- Texte visé : Texte de la commission sur la proposition de loi, rejetée par le Sénat, visant à la nationalisation d'ArcelorMittal France afin de préserver la souveraineté industrielle de la France (n°2537)., n° 2872-A0
- Stade de lecture : Deuxième lecture
- Examiné par : Assemblée nationale (séance publique)

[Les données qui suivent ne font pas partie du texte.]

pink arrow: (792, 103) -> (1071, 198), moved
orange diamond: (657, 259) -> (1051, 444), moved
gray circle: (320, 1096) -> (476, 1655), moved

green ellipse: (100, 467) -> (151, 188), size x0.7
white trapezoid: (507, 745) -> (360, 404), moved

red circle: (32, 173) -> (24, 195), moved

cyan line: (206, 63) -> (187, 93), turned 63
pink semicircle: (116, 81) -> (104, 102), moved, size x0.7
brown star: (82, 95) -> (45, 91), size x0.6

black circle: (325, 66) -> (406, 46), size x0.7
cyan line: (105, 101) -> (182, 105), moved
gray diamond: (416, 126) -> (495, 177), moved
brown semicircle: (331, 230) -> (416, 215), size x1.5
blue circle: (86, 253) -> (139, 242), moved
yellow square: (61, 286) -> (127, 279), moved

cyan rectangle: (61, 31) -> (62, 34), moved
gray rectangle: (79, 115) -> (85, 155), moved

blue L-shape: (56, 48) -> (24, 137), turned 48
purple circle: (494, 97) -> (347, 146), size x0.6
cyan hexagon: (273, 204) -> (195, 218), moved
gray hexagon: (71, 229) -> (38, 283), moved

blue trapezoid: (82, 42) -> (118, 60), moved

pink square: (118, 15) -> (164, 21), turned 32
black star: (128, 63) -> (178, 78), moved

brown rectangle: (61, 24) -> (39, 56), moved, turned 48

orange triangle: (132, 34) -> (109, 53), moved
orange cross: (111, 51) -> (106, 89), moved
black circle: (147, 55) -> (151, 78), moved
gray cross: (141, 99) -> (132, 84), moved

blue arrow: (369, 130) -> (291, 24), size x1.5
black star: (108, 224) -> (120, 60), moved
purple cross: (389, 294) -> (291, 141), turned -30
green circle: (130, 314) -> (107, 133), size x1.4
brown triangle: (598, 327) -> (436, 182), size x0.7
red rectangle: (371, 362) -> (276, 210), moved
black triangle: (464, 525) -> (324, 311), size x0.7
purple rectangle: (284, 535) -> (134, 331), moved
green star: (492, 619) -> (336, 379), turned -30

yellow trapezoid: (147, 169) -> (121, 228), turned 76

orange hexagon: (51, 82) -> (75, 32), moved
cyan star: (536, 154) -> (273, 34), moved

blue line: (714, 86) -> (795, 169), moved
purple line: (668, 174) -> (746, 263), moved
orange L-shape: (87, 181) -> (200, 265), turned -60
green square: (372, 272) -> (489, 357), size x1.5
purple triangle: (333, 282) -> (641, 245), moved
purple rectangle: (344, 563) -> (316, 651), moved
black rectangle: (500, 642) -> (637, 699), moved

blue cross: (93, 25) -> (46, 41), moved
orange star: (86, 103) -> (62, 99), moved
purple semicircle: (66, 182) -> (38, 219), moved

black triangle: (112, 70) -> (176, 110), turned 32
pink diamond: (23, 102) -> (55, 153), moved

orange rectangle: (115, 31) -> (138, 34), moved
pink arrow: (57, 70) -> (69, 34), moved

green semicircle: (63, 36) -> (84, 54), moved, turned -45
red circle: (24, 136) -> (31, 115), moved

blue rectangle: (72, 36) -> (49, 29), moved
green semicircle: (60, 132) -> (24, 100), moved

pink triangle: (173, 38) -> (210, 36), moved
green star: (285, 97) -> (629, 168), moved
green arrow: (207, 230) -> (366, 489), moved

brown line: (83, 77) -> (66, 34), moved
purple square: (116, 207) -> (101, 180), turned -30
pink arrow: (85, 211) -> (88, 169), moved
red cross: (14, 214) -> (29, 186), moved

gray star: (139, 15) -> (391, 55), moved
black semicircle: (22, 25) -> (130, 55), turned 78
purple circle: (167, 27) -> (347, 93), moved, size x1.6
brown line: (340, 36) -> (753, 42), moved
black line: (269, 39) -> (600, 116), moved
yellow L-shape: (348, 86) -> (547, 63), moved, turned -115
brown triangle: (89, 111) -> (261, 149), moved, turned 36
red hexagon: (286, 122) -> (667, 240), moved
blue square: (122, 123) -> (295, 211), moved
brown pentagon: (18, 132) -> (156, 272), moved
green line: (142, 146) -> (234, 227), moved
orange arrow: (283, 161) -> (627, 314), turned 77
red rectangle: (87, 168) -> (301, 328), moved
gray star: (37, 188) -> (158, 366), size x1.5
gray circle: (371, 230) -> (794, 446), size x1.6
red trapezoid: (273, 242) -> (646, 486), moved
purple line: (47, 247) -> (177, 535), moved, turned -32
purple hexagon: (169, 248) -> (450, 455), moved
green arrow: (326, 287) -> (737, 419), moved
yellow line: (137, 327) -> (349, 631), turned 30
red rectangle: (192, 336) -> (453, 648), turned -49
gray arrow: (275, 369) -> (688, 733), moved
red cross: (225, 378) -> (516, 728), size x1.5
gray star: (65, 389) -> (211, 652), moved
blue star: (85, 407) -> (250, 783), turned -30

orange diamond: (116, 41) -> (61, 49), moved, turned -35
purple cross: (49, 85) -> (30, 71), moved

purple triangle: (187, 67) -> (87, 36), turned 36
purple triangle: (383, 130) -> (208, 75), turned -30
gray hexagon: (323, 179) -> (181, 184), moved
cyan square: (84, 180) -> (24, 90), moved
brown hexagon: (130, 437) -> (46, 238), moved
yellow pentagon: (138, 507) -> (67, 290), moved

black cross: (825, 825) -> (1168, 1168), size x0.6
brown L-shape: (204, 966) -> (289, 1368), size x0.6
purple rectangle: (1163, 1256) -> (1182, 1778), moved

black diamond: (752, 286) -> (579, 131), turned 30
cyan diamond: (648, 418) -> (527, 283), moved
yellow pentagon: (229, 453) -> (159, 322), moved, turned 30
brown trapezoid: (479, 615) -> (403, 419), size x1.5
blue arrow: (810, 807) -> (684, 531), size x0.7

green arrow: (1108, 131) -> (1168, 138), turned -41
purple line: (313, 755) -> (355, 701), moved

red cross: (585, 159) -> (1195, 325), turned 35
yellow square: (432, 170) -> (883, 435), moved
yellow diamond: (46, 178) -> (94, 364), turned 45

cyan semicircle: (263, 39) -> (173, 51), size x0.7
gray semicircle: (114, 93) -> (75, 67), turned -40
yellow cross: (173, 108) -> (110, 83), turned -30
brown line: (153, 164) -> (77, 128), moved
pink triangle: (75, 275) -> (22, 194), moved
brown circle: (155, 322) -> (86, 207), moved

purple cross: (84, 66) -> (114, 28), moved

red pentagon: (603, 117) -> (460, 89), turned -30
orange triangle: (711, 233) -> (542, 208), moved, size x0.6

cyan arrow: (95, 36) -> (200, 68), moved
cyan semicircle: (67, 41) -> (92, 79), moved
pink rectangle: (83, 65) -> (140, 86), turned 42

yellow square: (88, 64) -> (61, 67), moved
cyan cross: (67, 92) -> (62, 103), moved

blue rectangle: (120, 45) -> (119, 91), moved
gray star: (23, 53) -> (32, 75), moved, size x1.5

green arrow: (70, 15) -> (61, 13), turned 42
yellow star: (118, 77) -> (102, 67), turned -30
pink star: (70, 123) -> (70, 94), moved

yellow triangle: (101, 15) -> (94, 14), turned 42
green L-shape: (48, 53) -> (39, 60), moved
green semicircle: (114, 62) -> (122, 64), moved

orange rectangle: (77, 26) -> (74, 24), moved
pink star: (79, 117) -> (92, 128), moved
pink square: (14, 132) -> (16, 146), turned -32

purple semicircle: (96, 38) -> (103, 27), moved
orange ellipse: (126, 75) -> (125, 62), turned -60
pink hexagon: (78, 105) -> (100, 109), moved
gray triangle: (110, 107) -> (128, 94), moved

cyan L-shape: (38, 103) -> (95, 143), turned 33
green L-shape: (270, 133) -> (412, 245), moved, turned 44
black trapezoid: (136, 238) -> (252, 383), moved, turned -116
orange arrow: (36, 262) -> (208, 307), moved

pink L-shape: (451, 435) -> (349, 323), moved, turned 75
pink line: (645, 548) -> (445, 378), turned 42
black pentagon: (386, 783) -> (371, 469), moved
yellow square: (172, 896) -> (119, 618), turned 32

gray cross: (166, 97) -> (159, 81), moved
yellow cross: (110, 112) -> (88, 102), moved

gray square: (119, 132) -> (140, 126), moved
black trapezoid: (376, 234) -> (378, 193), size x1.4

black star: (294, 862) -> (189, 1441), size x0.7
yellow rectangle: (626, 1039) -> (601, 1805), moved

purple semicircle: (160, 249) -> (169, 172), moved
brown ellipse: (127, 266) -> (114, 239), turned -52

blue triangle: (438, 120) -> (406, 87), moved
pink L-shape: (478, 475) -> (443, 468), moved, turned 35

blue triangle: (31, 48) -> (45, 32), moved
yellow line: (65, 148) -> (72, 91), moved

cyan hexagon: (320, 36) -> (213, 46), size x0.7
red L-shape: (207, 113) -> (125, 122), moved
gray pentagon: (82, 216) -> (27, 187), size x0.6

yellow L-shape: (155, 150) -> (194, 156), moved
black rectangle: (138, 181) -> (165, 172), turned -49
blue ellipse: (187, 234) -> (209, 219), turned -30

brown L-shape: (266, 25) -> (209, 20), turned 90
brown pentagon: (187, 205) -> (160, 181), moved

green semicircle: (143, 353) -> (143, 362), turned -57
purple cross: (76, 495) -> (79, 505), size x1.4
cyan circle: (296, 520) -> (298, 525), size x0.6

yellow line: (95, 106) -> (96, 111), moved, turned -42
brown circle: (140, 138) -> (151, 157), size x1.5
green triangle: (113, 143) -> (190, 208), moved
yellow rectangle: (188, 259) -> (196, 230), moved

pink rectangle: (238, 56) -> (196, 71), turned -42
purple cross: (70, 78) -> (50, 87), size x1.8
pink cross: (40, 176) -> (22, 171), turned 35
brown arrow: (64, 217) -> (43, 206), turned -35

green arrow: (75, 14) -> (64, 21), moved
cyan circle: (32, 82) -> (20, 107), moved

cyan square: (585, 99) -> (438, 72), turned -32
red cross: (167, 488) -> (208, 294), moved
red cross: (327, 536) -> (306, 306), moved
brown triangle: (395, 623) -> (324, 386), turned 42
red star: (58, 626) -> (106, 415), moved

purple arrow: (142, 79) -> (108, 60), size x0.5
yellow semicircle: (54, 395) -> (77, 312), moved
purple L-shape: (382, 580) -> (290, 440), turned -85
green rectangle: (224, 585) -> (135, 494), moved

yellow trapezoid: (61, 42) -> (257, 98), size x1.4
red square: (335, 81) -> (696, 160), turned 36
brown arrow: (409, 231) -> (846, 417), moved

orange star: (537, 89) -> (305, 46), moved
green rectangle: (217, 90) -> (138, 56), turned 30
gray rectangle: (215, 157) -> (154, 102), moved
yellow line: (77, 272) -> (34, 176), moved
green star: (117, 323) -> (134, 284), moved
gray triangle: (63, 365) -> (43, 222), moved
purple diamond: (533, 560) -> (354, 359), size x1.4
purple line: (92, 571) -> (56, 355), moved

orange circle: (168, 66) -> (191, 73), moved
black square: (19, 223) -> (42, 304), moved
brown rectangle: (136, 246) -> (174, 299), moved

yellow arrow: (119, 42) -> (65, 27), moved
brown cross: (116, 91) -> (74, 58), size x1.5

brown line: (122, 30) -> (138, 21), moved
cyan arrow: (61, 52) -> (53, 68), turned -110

À l’alinéa 3, après le mot :
« France »,
insérer les mots :
« , d’un représentant de l’Autorité des marchés financiers ».
La commission administrative prévue à l'alinéa 3 est chargée d'une mission d'évaluation financière d'une société industrielle de premier rang. Or, dans sa composition actuelle, elle ne comprend aucun expert spécialisé dans les méthodologies d'évaluation des entreprises en contexte de transfert de propriété.
L'Autorité des marchés financiers est précisément l'institution qui a développé, en droit français, la doctrine la plus aboutie en matière de valorisation d'entreprise dans les opérations de prise de contrôle : elle supervise les offres publiques d'achat, encadre les procédures de retrait obligatoire et fixe les exigences d'équité applicables aux rapports d'évaluation indépendants. C'est d'ailleurs dans ce cadre que l'AMF a joué un rôle central lors de la renationalisation d'EDF, achevée en 2023, en se prononçant sur la conformité de l'offre et la méthodologie de valorisation retenue.
L'adjonction d'un représentant de l'AMF renforcerait ainsi la crédibilité technique de la commission et la solidité juridique de ses conclusions, réduisant le risque de contestation ultérieure de l'évaluation devant le juge administratif ou constitutionnel au titre de la juste indemnisation garantie par l'article 17 de la Déclaration des droits de l'Homme et du Citoyen.
Cet amendement vise à ce qu'un représentant de l'Autorité des marchés financiers siège à la commission prévue par le présent article.